Mas então, as luzes piscam.

Primeiro por um segundo. Depois outro. E, de repente, tudo mergulha na escuridão.

O hospital inteiro perde energia.

Ouço gritos, alarmes disparando, e o coração dispara no peito.

Droga. Isso não é um apagão comum.

Simone

Meu sangue gela quando os monitores desligam e os alarmes começam a disparar.

- Gerador! O gerador precisa ligar agora! - grito, minha voz cortando o pânico ao redor.

Mas nada acontece.

Meu Deus.

- Os aparelhos dos pacientes críticos pararam em minutos! - alguém grita.
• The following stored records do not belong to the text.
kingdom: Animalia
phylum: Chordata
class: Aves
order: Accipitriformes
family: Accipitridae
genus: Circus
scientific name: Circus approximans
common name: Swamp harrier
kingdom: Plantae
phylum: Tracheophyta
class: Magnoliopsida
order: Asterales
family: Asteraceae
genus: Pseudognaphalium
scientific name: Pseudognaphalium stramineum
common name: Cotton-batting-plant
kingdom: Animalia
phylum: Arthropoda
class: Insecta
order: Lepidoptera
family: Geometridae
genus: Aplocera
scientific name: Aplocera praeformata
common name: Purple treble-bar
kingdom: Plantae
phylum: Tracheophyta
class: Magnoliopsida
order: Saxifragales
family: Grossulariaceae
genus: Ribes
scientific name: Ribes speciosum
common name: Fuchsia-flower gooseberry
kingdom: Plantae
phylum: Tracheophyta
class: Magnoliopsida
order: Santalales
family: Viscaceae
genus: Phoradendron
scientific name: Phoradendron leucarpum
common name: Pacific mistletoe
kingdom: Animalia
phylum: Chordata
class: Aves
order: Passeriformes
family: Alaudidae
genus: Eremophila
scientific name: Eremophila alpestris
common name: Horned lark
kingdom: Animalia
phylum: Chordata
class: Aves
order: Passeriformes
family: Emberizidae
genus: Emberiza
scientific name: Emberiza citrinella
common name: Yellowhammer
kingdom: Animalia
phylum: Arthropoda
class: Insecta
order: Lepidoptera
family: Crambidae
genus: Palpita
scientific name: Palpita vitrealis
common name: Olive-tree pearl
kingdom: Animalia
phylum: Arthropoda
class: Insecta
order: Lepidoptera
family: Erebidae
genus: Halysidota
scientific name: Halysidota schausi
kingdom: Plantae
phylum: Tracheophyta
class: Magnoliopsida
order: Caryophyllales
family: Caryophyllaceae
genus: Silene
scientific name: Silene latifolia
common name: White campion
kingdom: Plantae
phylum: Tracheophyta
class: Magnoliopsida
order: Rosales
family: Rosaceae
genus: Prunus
Meus pés já estão em movimento antes que minha mente possa processar o que está acontecendo.

- Precisamos de ventilação manual na UTI, agora!

Corro pelos corredores mergulhados na penumbra, sentindo o coração martelar no peito.

Isso não é um apagão normal. A energia deveria ter sido restabelecida pelos geradores.

Alguém fez isso.

As enfermeiras já estão bombeando oxigênio manualmente nos pacientes.

Me aproximo de um deles, um idoso entubado, e assumo o revezamento.

O hospital está desmoronando em caos e, no meio disso tudo, sinto um olhar sobre mim.

Levanto a cabeça e vejo Enrique.

Ele está ali, parado na entrada da UTI, olhando diretamente para mim.

Seu olhar não é de confusão. É de alguém que entende exatamente o que está acontecendo.

Nos encaramos por um segundo, e algo dentro de mim se contrai.

- Doutora! Precisamos de você na emergência!

Minha atenção é puxada de volta para a crise. Mas mesmo enquanto corro para salvar vidas, o olhar de Enrique continua queimando em minha mente.

Enrique

Isso não foi coincidência.

O apagão, a falha dos geradores, a pane nos sistemas. Alguém fez isso intencionalmente.

Meu peito aperta enquanto vejo Simone lutando para manter o hospital funcionando. Ela está no meio disso, e isso me incomoda mais do que deveria.

Não posso ignorar os sinais.

E, definitivamente, não posso ignorar o fato de que, quando tudo começou a desmoronar, meu primeiro pensamento foi nela.